→ **Problem statement**
Reproduce the complete set of records, exactly as they appear.
Segment Start: Supplied material
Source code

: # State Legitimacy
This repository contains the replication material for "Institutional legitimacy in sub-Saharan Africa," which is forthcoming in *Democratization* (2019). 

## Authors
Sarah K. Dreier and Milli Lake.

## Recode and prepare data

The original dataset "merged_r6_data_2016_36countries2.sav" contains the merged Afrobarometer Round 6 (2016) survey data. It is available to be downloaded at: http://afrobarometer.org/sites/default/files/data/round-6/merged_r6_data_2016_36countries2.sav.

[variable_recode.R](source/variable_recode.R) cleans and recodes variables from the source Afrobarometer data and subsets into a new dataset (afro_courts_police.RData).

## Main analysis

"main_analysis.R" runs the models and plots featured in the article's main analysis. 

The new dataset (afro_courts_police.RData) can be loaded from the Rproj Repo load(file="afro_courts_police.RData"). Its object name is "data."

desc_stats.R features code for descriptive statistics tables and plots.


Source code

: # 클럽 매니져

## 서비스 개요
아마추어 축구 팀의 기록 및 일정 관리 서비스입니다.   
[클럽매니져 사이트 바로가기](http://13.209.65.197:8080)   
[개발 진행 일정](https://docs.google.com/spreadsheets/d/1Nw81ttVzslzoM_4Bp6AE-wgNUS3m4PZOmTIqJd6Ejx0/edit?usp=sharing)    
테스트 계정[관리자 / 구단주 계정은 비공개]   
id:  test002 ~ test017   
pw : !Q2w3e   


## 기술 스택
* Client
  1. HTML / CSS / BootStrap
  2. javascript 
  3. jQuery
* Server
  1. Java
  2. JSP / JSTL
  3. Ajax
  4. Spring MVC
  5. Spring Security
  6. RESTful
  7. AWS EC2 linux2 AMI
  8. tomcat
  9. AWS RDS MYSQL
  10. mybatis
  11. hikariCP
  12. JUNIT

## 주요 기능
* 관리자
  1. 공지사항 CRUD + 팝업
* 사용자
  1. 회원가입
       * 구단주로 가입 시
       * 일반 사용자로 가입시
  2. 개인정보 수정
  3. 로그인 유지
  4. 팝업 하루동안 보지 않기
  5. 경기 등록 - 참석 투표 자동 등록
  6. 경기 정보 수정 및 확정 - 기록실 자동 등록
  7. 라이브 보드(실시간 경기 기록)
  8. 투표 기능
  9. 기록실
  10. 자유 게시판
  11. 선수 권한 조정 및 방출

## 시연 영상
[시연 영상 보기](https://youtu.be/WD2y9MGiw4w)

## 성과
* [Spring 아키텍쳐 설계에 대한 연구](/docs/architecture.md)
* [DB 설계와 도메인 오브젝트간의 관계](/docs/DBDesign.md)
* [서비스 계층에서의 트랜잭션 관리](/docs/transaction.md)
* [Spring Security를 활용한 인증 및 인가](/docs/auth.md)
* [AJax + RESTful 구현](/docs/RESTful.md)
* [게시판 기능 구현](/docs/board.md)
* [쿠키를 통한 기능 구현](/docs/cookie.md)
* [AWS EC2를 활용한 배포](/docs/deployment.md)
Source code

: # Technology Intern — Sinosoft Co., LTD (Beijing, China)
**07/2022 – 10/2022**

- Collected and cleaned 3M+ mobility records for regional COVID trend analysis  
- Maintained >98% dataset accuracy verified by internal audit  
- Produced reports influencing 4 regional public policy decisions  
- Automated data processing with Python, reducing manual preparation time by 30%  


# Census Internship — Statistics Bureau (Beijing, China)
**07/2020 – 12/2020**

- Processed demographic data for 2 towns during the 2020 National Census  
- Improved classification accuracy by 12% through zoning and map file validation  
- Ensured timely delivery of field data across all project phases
Segment End: Supplied material
→ **Solution for this problem**
Source code

: # State Legitimacy
This repository contains the replication material for "Institutional legitimacy in sub-Saharan Africa," which is forthcoming in *Democratization* (2019). 

## Authors
Sarah K. Dreier and Milli Lake.

## Recode and prepare data

The original dataset "merged_r6_data_2016_36countries2.sav" contains the merged Afrobarometer Round 6 (2016) survey data. It is available to be downloaded at: http://afrobarometer.org/sites/default/files/data/round-6/merged_r6_data_2016_36countries2.sav.

[variable_recode.R](source/variable_recode.R) cleans and recodes variables from the source Afrobarometer data and subsets into a new dataset (afro_courts_police.RData).

## Main analysis

"main_analysis.R" runs the models and plots featured in the article's main analysis. 

The new dataset (afro_courts_police.RData) can be loaded from the Rproj Repo load(file="afro_courts_police.RData"). Its object name is "data."

desc_stats.R features code for descriptive statistics tables and plots.


Source code

: # 클럽 매니져

## 서비스 개요
아마추어 축구 팀의 기록 및 일정 관리 서비스입니다.   
[클럽매니져 사이트 바로가기](http://13.209.65.197:8080)   
[개발 진행 일정](https://docs.google.com/spreadsheets/d/1Nw81ttVzslzoM_4Bp6AE-wgNUS3m4PZOmTIqJd6Ejx0/edit?usp=sharing)    
테스트 계정[관리자 / 구단주 계정은 비공개]   
id:  test002 ~ test017   
pw : !Q2w3e   


## 기술 스택
* Client
  1. HTML / CSS / BootStrap
  2. javascript 
  3. jQuery
* Server
  1. Java
  2. JSP / JSTL
  3. Ajax
  4. Spring MVC
  5. Spring Security
  6. RESTful
  7. AWS EC2 linux2 AMI
  8. tomcat
  9. AWS RDS MYSQL
  10. mybatis
  11. hikariCP
  12. JUNIT

## 주요 기능
* 관리자
  1. 공지사항 CRUD + 팝업
* 사용자
  1. 회원가입
       * 구단주로 가입 시
       * 일반 사용자로 가입시
  2. 개인정보 수정
  3. 로그인 유지
  4. 팝업 하루동안 보지 않기
  5. 경기 등록 - 참석 투표 자동 등록
  6. 경기 정보 수정 및 확정 - 기록실 자동 등록
  7. 라이브 보드(실시간 경기 기록)
  8. 투표 기능
  9. 기록실
  10. 자유 게시판
  11. 선수 권한 조정 및 방출

## 시연 영상
[시연 영상 보기](https://youtu.be/WD2y9MGiw4w)

## 성과
* [Spring 아키텍쳐 설계에 대한 연구](/docs/architecture.md)
* [DB 설계와 도메인 오브젝트간의 관계](/docs/DBDesign.md)
* [서비스 계층에서의 트랜잭션 관리](/docs/transaction.md)
* [Spring Security를 활용한 인증 및 인가](/docs/auth.md)
* [AJax + RESTful 구현](/docs/RESTful.md)
* [게시판 기능 구현](/docs/board.md)
* [쿠키를 통한 기능 구현](/docs/cookie.md)
* [AWS EC2를 활용한 배포](/docs/deployment.md)
Source code

: # Technology Intern — Sinosoft Co., LTD (Beijing, China)
**07/2022 – 10/2022**

- Collected and cleaned 3M+ mobility records for regional COVID trend analysis  
- Maintained >98% dataset accuracy verified by internal audit  
- Produced reports influencing 4 regional public policy decisions  
- Automated data processing with Python, reducing manual preparation time by 30%  


# Census Internship — Statistics Bureau (Beijing, China)
**07/2020 – 12/2020**

- Processed demographic data for 2 towns during the 2020 National Census  
- Improved classification accuracy by 12% through zoning and map file validation  
- Ensured timely delivery of field data across all project phases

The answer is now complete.